*Passage provided:*
[Start of section]

It’s a real life tale seemingly ripped out of the pages of a 90’s sitcom script.

Earlier this January, doctors in the journal BMJ Case Reports published the account of a 40-year-old Brazilian woman who experienced a particularly bizarre set of symptoms following her cosmetic surgery, namely kleptomania. It seems that after the woman returned home from the hospital in late 2013, she was temporarily beset by ”recurring intrusive thoughts” and “an irresistible compulsion towards stealing.”

Somehow, the extensive battery of procedures she underwent — a list including liposuction, breast augmentation, and an arm lift — resulted in blood flow (and oxygen) being cut off to certain parts of her brain, including a region known to be involved in memory and learning, the caudate nucleus. The resulting damage, identified as an “hypoxic-ischaemic brain injury”, then led to her radical, if momentary, shift towards crime.

“Hypoxic-ischaemic brain injury has been associated with a variety of neuropsychiatric outcomes,” the authors wrote. “These include cognitive impairment (mainly memory deficits), language dysfunction, as well as behavioural and emotional changes — such as impulsiveness, distractibility, irritability, etc.”

Even before she left the hospital, the woman complained of feeling disoriented and having trouble with her memory. Afterwards, as reported by Live Science, the kleptomaniac within her was unleashed and led her to scratch the thieving itch while gift-shopping for her daughter’s friend. Unfortunately, she was soon caught by a store security guard and escorted to the police station, only being released after her injury was explained to the police commissioner. The woman, who had no past history of mental illness or substance abuse, was formally diagnosed with transitory kleptomania/impulse control disorder.

[End of section]

*Supplied data:*
[Start of section]

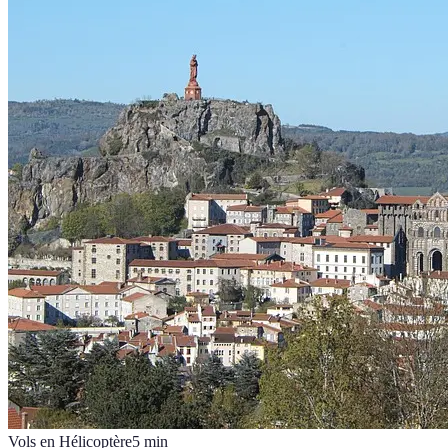
Vols en Hélicoptère
5
min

[End of section]

*Exercise brief:* Continue the account of the Brazilian woman who developed kleptomania after cosmetic surgery, picking up after its final sentence. The listing has no connection to the account of the woman who developed kleptomania after cosmetic surgery.

*Written answer:*
Thanks to the brain’s ability to “rewire” its neural connections and heal itself, the urge faded away on its own within the span of a few weeks, a common conclusion to these sorts of injuries — even if its side-effects this time around were especially rare. According to the authors, there’s at least one other documented case of newly formed kleptomania emerging after this specific sort of brain damage.

Of course, it’s hardly the first time that a brain injury has been implicated as a potential catalyst for problematic behavior. Earlier this February, Yale scientists speculated that a traumatic brain injury (TBI) may have been responsible for 16th century British monarch Henry VIII’s sudden personality shift during the last decade of his life, and other research has found that criminal offenders are more likely to have a history of TBIs when compared to the general population.